Enrico Vezzalini, tra i più intransigenti, era nettamente favorevole a condannare a morte tutti gli imputati. Senza prendere in considerazione i singoli casi. Tuttalpiù valutare se concedere la fucilazione nel petto o quella infamante alle spalle caso per caso.

Renzo Montagna si batté affinché il tribunale operasse una distinzione fondamentale per decidere la pena: valutando caso per caso si doveva giudicare chi aveva dato il voto favorevole all’ordine del giorno Grandi, perché si era preventivamente accordato con la corona ed i nemici del fascismo, e chi invece era caduto in buona fede in errore. Montagna si spinse oltre affermando che in quest’ultima categoria ricadevano sicuramente Cianetti, Gottardi e De Bono.

Sembra che in questa prima fase Montagna sia riuscito a trovare l’appoggio del console Riggio, ed a persuadere il tribunale ad evitare un voto collettivo. A decidere la sorte degli imputati valutando caso per caso.

Palla nera: pena di morte

La votazione avvenne tramite un urna dove ogni giudice doveva inserire una pallina bianca se voleva concedere le attenuanti generiche ed evitare la pena capitale. Oppure una pallina nera se voleva infliggere la pena di morte.

Il primo nome preso in considerazione fu quello di Cianetti e le cose andarono per il meglio, 5 voti a 4 per salvargli la vita. Sembra che lo stesso risultato si sia ripetuto anche per De Bono e Gottardi. Ma un attacco feroce del giudice Vezzalini che arrivò ad accusare di tradire il fascismo e lo spirito rivoluzionario i colleghi abbia fatto vacillare l’appoggio di Riggio che propose di riesaminare questi ultimi due casi. A quel punto non si salvò più nessuno, tutti vennero condannati a morte.

Probabilmente quello che aveva le speranze maggiori di salvarsi oltre a Cianetti era il Maresciallo De Bono in considerazione dell’età e dei meriti militari comunque ottenuti. Ma il problema era che il generale restava l’unico imputato nelle mani degli imputati che rappresentava la casta degli alti ufficiali, che buona parte dei fascisti voleva processare come traditori.

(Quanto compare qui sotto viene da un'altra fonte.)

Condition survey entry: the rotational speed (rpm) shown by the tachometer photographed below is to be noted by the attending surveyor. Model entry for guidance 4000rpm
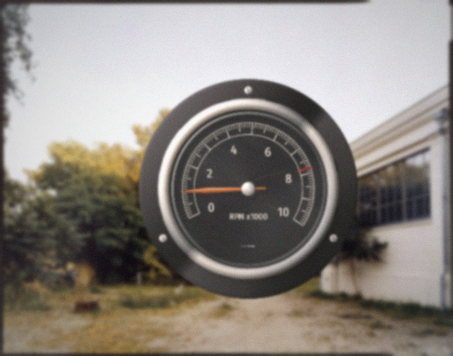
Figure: 1000rpm
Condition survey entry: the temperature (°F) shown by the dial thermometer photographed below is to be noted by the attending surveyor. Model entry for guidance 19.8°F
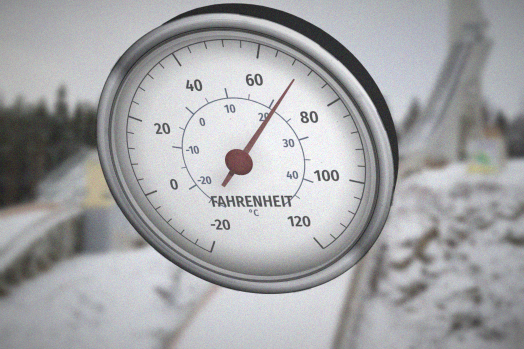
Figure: 70°F
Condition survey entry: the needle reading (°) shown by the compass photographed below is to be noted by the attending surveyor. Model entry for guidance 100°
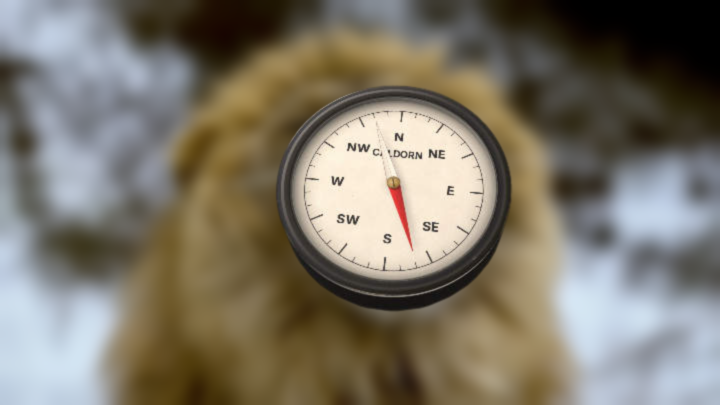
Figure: 160°
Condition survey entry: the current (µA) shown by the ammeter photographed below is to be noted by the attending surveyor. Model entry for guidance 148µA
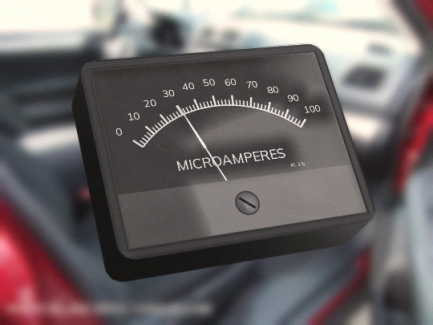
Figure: 30µA
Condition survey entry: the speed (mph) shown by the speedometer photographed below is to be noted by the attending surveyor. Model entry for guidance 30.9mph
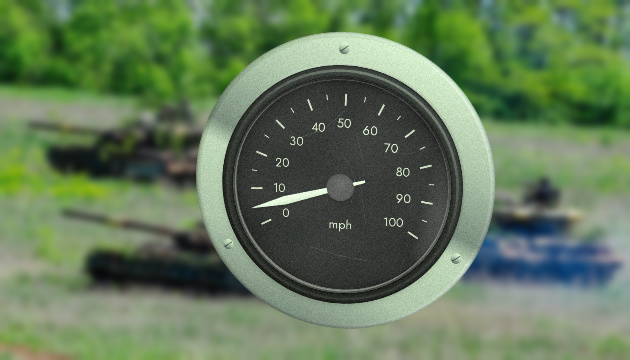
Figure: 5mph
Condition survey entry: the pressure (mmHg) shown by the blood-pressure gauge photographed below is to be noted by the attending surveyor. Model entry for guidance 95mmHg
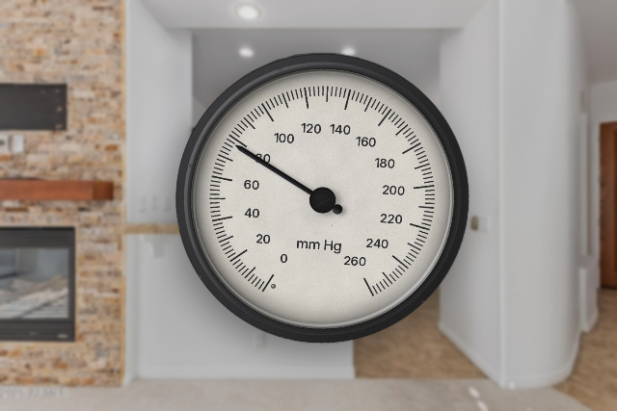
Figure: 78mmHg
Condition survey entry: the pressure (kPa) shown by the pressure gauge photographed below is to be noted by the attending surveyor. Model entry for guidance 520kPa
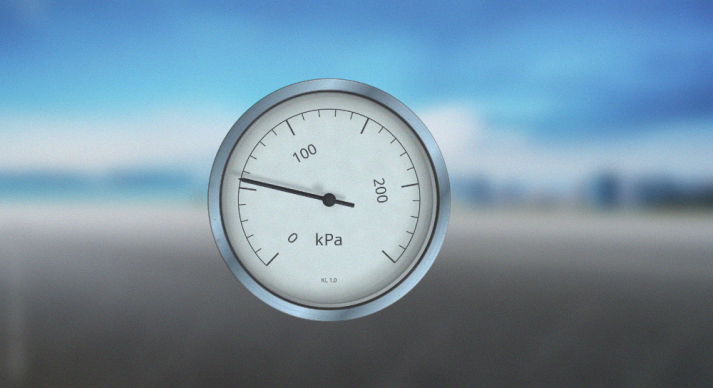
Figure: 55kPa
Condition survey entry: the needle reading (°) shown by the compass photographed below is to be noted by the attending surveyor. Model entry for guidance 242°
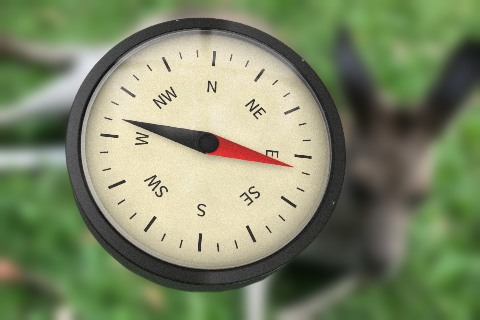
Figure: 100°
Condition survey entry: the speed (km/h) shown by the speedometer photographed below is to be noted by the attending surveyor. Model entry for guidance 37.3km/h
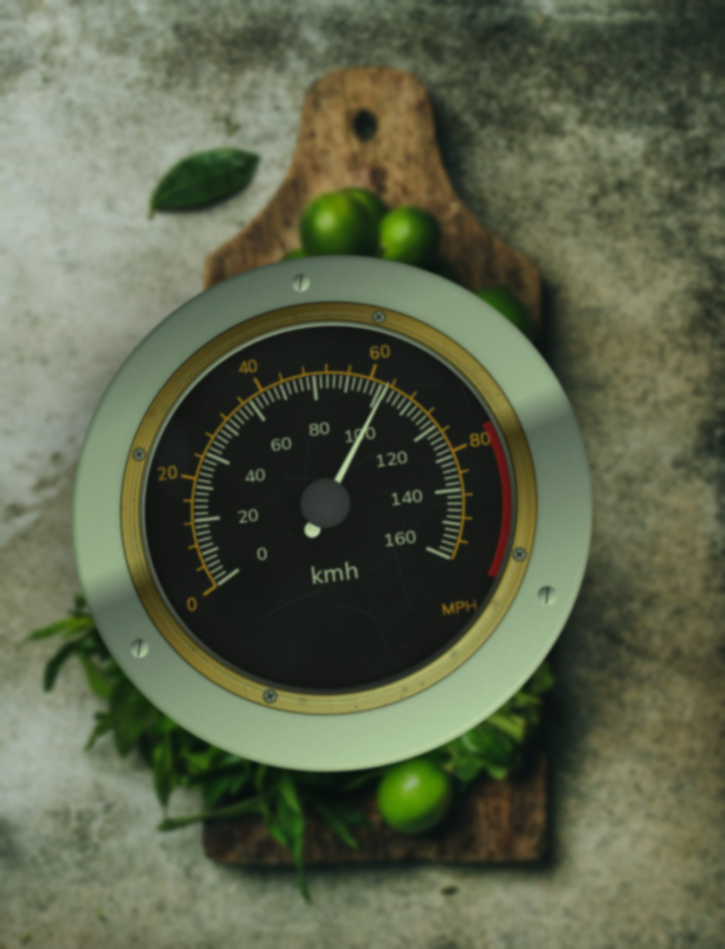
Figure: 102km/h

In un certo senso, nelle implicazioni politiche del processo di Verona che Mussolini stesso ammetteva avessero peso preponderante, De Bono pagava per la casta.

Cianetti avrebbe scontato solo alcuni anni di carcere, per lui le mura della prigione sarebbero state un solido rifugio dalla guerra civile che si stava scatenando fuori. Per gli altri imputati non rimaneva che sperare nelle domande di grazia.